その証拠に、サークルKのお菓子コーナーには、唐揚げチップス“手羽先風味”なる商品まで存在している。ことさら名古屋を強調しなくても、名古屋の味とセンスがさらりと根底に根付いているように見える。
「しるこサンド」というお菓子を例に取ろう。製造元は松永製菓という愛知県の会社だ。北海道産あずきがサンドされたビスケットで、ほんのりした甘さと塩加減が絶妙。名古屋で昔から愛されてきた定番のお菓子だが、当然、全国ではまったく無名だった。なんと、このご当地スナック・しるこサンドを初めてコンビニの棚に並べたのが、サークルKである。小田原さん自身「こんなにおいしいお菓子があるなんて知らなかった」と言う。

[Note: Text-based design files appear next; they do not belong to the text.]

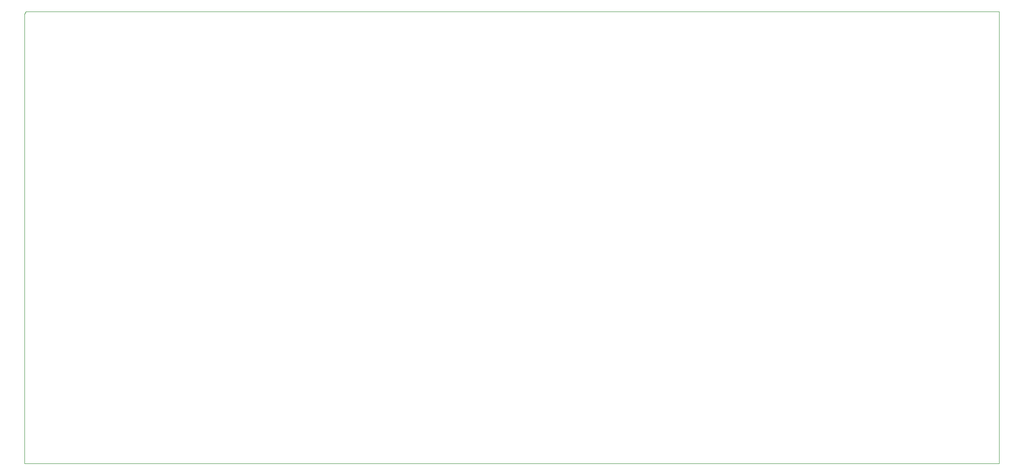
<source format=gbr>
G04 #@! TF.GenerationSoftware,KiCad,Pcbnew,(5.1.4-0-10_14)*
G04 #@! TF.CreationDate,2020-08-23T12:41:51+02:00*
G04 #@! TF.ProjectId,the_mvp,7468655f-6d76-4702-9e6b-696361645f70,1.0*
G04 #@! TF.SameCoordinates,Original*
G04 #@! TF.FileFunction,Profile,NP*
%FSLAX46Y46*%
G04 Gerber Fmt 4.6, Leading zero omitted, Abs format (unit mm)*
G04 Created by KiCad (PCBNEW (5.1.4-0-10_14)) date 2020-08-23 12:41:51*
%MOMM*%
%LPD*%
G04 APERTURE LIST*
%ADD10C,0.100000*%
G04 APERTURE END LIST*
D10*
X47752000Y-19558000D02*
X48006000Y-19050000D01*
X47752000Y-83058000D02*
X47752000Y-19558000D01*
X47752000Y-105156000D02*
X47752000Y-83058000D01*
X233172000Y-105156000D02*
X47752000Y-105156000D01*
X233172000Y-19050000D02*
X233172000Y-105156000D01*
X48006000Y-19050000D02*
X233172000Y-19050000D01*
M02*

</source>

名古屋のローカルな味を、ことさらPRせずにさらりと全国区へ持っていっていったサークルK。今では他社のコンビニにもしるこサンドが並んでいるという。他にも、地元テレビ局とのタイアップで弁当を開発したり、地元有名ラーメン店の商品をカップめん化したりすることも多い。
また、サークルKサンクスが全国で取り組んでいる「MOT PROJECT」では、地産地消を活性化させるために、地元食材を使った商品の開発まで行っているという。
名古屋のローカルな食文化を、地元だけにとどめず、全国に広めていったサークルK。堅い「守り」の姿勢を貫くのではなく、名古屋の味を全国へ「発信」してきたのである。各地のサークルKに、あんかけスパゲティやきしめんが並ぶ日もそう遠くないのかもしれない。出張の多い名古屋人の私は、そう夢見るのである。